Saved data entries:
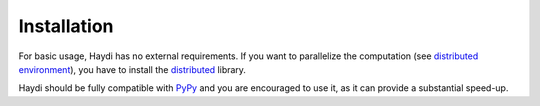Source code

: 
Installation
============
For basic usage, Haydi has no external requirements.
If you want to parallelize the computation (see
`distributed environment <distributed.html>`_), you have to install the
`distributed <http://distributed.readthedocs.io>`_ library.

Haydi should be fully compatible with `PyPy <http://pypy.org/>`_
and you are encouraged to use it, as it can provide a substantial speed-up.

==

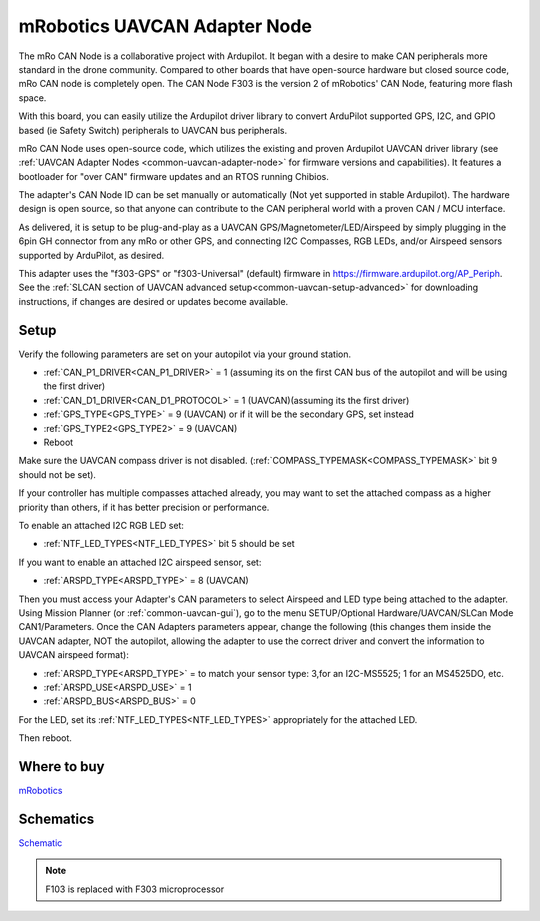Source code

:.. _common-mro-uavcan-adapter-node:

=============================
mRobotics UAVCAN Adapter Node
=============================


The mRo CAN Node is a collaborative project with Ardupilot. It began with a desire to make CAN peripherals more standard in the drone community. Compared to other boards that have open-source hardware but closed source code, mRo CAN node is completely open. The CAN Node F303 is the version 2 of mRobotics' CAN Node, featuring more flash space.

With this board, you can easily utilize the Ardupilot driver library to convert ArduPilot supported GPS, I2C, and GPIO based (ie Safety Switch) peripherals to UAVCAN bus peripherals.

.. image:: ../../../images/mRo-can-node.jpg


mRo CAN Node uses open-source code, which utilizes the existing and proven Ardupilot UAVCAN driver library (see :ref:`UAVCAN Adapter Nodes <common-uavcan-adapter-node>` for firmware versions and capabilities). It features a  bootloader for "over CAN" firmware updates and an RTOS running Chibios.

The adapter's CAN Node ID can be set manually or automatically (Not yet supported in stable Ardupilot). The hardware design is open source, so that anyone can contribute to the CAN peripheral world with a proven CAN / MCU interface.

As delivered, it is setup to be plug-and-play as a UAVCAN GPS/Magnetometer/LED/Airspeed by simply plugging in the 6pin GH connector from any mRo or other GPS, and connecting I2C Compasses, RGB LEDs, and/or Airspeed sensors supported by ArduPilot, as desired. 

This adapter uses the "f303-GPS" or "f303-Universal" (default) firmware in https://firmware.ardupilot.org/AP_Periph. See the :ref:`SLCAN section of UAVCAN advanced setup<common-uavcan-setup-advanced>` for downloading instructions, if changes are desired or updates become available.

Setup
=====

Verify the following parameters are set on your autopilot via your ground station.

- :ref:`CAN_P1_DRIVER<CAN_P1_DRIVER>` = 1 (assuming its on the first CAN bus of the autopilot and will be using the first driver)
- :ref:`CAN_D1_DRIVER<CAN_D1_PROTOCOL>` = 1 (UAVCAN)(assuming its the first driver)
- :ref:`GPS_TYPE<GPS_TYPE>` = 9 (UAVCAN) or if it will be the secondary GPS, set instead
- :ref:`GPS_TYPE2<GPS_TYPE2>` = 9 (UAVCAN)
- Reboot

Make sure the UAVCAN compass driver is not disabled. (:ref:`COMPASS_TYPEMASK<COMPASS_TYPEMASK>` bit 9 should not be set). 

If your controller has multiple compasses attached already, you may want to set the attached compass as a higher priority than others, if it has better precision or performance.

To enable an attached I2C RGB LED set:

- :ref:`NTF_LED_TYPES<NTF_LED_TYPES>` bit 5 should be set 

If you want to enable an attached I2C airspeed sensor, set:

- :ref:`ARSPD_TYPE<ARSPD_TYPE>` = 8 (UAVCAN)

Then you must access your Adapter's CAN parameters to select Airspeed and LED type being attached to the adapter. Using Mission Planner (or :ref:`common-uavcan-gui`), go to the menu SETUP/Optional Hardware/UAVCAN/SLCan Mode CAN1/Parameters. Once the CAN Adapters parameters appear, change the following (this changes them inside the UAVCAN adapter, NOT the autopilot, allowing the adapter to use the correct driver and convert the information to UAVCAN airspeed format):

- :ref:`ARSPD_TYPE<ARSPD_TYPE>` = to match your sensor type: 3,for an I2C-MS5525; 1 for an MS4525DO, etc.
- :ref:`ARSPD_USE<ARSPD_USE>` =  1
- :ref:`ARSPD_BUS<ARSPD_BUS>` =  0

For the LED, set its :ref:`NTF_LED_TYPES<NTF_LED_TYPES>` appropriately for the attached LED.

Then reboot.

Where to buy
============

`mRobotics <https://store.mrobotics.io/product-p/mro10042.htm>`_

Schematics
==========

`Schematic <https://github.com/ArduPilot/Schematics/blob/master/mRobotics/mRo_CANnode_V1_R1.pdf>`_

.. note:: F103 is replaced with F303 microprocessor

▶ _Task directions_
Would you retype exactly the lines above, from the line with "If your controller" to the line with "To enable an attached I2C RGB", with both end lines kept and nothing more?

▶ _Reply to the exercise_
If your controller has multiple compasses attached already, you may want to set the attached compass as a higher priority than others, if it has better precision or performance.

To enable an attached I2C RGB LED set:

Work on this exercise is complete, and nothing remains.